At present, the FDA does not recommend the use of these tests as the sole basis for diagnosing COVID-195 and a negative test should not be interpreted to mean that an individual is not currently infected with the virus. Because these tests rely on antibodies that need time to accumulate, they are not effective in identifying the early stages of infection, and when COVID-19 is suspected, a nucleic acid test should be used to rule out active infection. However, when used in combination with clinical data and other test results, these tests may help detect recent infections.
The other main application of serological assays is research on disease surveillance (i.e., to better understand how widespread the infection is), but the accuracy and reliability of these tests are still being evaluated. These tests may eventually be useful for assessing if an individual has developed protective immunity, but until these tests have been validated for this purpose, current FDA-authorized tests should not be used to determine whether someone is immune to COVID-19.
FDA has also advised health care providers using these test to understand their limitations and to be aware that FDA is permitting distribution of these tests prior to FDA review and authorization.

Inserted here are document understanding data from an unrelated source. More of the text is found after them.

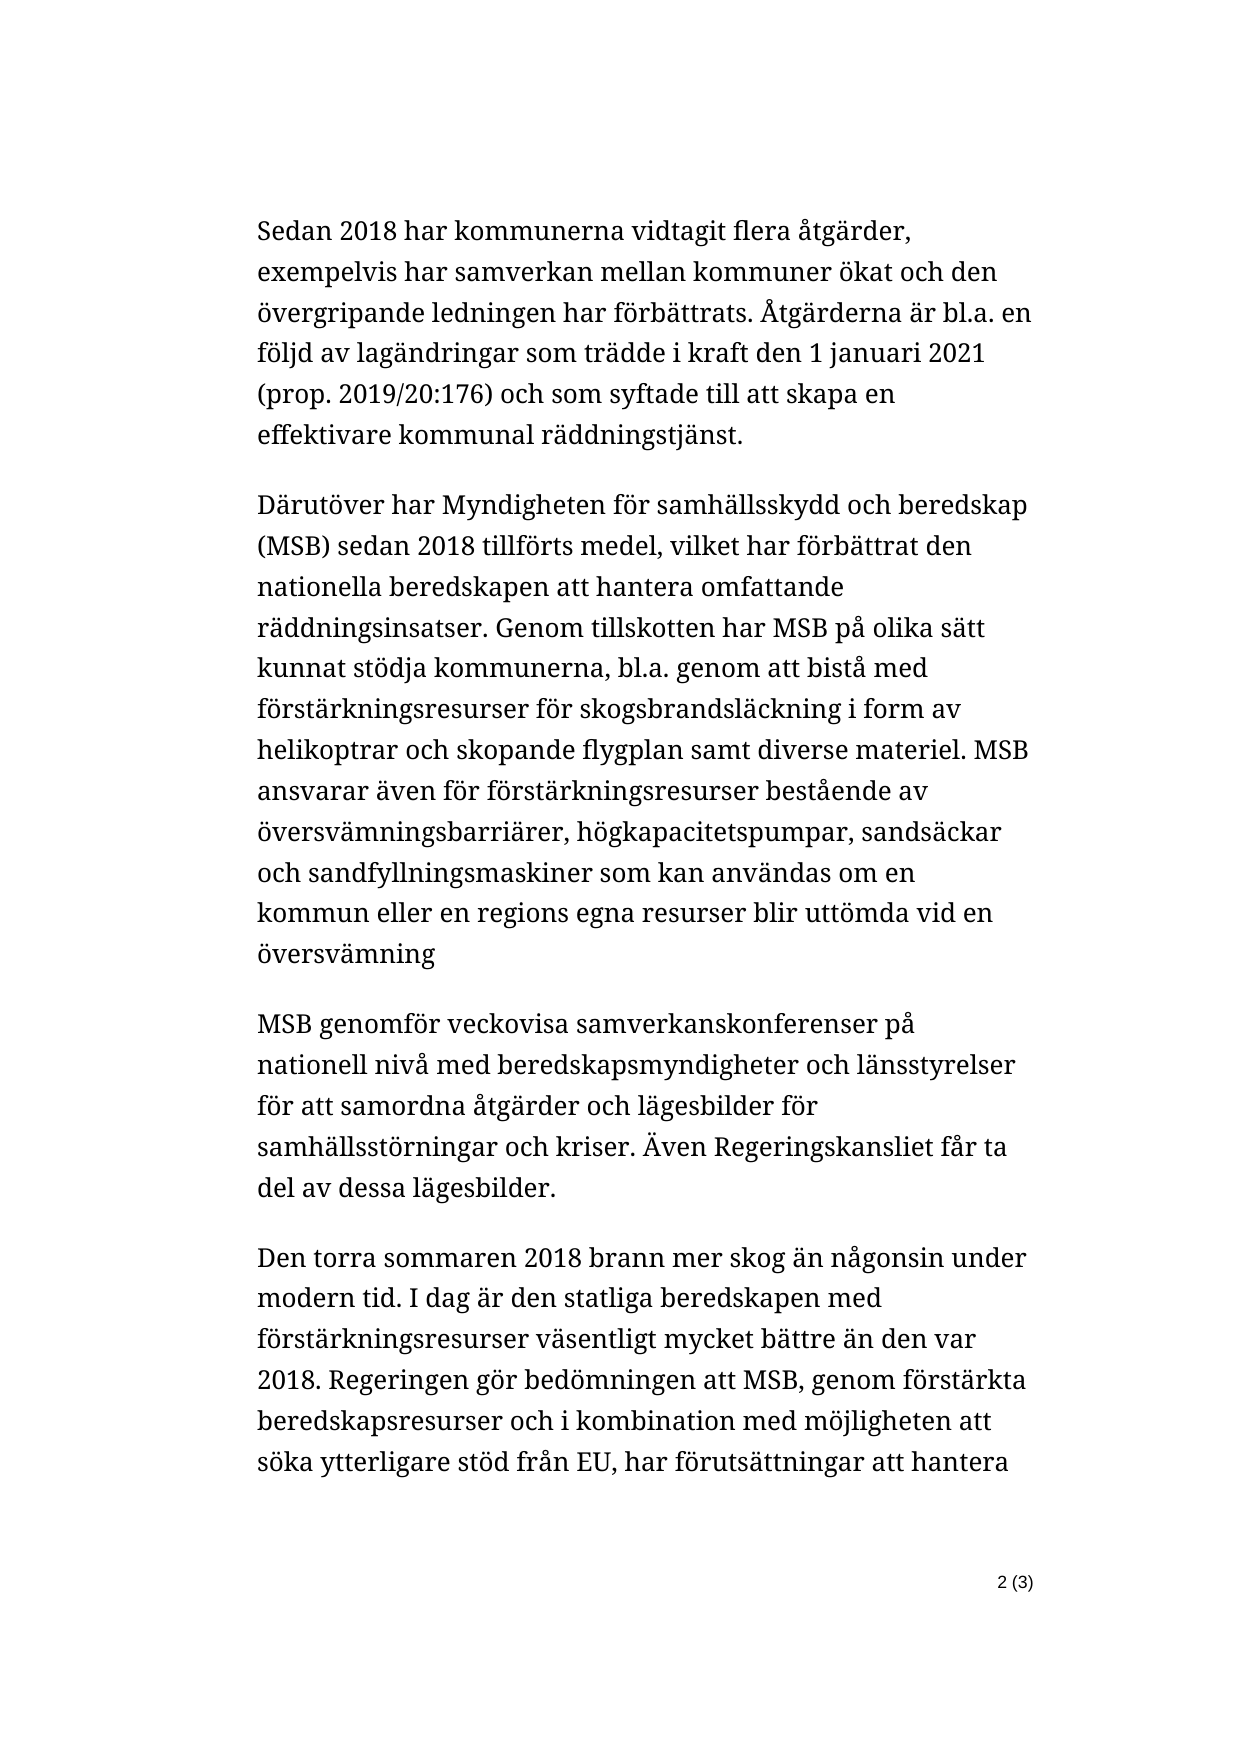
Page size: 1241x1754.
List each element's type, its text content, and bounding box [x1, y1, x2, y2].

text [257, 1239, 1033, 1479]
text Därutöver har Myndigheten för samhällsskydd och beredskap (MSB) sedan 2018 tillförts medel, vilket har förbättrat den nationella beredskapen att hantera omfattande räddningsinsatser. Genom tillskotten har MSB på olika sätt kunnat stödja kommunerna, bl.a. genom att bistå med förstärkningsresurser för skogsbrandsläckning i form av helikoptrar och skopande flygplan samt diverse materiel. MSB ansvarar även för förstärkningsresurser bestående av översvämningsbarriärer, högkapacitetspumpar, sandsäckar och sandfyllningsmaskiner som kan användas om en kommun eller en regions egna resurser blir uttömda vid en översvämning [257, 487, 1033, 971]
text Sedan 2018 har kommunerna vidtagit flera åtgärder, exempelvis har samverkan mellan kommuner ökat och den övergripande ledningen har förbättrats. Åtgärderna är bl.a. en följd av lagändringar som trädde i kraft den 1 januari 2021 (prop. 2019/20:176) och som syftade till att skapa en effektivare kommunal räddningstjänst. [257, 213, 1033, 452]
text MSB genomför veckovisa samverkanskonferenser på nationell nivå med beredskapsmyndigheter och länsstyrelser för att samordna åtgärder och lägesbilder för samhällsstörningar och kriser. Även Regeringskansliet får ta del av dessa lägesbilder. [257, 1006, 1033, 1205]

Importantly, the sensitivity (the likelihood of correctly diagnosing an infected individual) and specificity (the likelihood of correctly diagnosing an uninfected individual) of both kinds of tests can be affected by a number of factors, such as the status of the person’s infection at the point of sample collection and testing protocol compliance. Accordingly, a negative result from any of the tests described above may require interpretation from a licensed medical professional in light of other diagnostic criteria.
Other Screening Methods
Because many employers may not be able to implement diagnostic testing in the near-term or may not be able to implement on-site testing, they may turn to other methods to screen their employees for possible COVID-19 infection.

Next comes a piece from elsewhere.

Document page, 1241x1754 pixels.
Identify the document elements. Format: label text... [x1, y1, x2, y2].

Temperature Screening: Perhaps one of the easiest diagnostic tests to administer, temperature screening allows employers to identify possible symptomatic cases, as fever is one of the symptoms of an active COVID-19 infection. Since other types of diseases, such as influenzas and colds, also commonly present with a fever, a temperature screening protocol may also reduce the spread of other diseases in the work place.
Questionnaires: Another simple screening method is to have employees complete a questionnaire about recent symptoms (i.e., within the prior two weeks) that could indicate infection, exposure to known cases, and activities that increase risk, such as travel to areas with higher numbers of cases.6 Known signs and symptoms for COVID-19 range from mild to severe and can include:7
- Sore throat
- Shortness of breath or difficulty breathing
- Muscle pain
- New loss of taste or smell
- Repeated shaking with chills
Because many COVID-19 cases are asymptomatic and employees may have been exposed to the virus without knowing it, these methods are not as effective at identifying infections as diagnostic testing. However, they are practical risk stratification methods, and may help to reduce the spread of the virus.
Regardless of the screening methods used, employers should develop policies and procedures for how to respond if possible or confirmed exposure or infection is identified.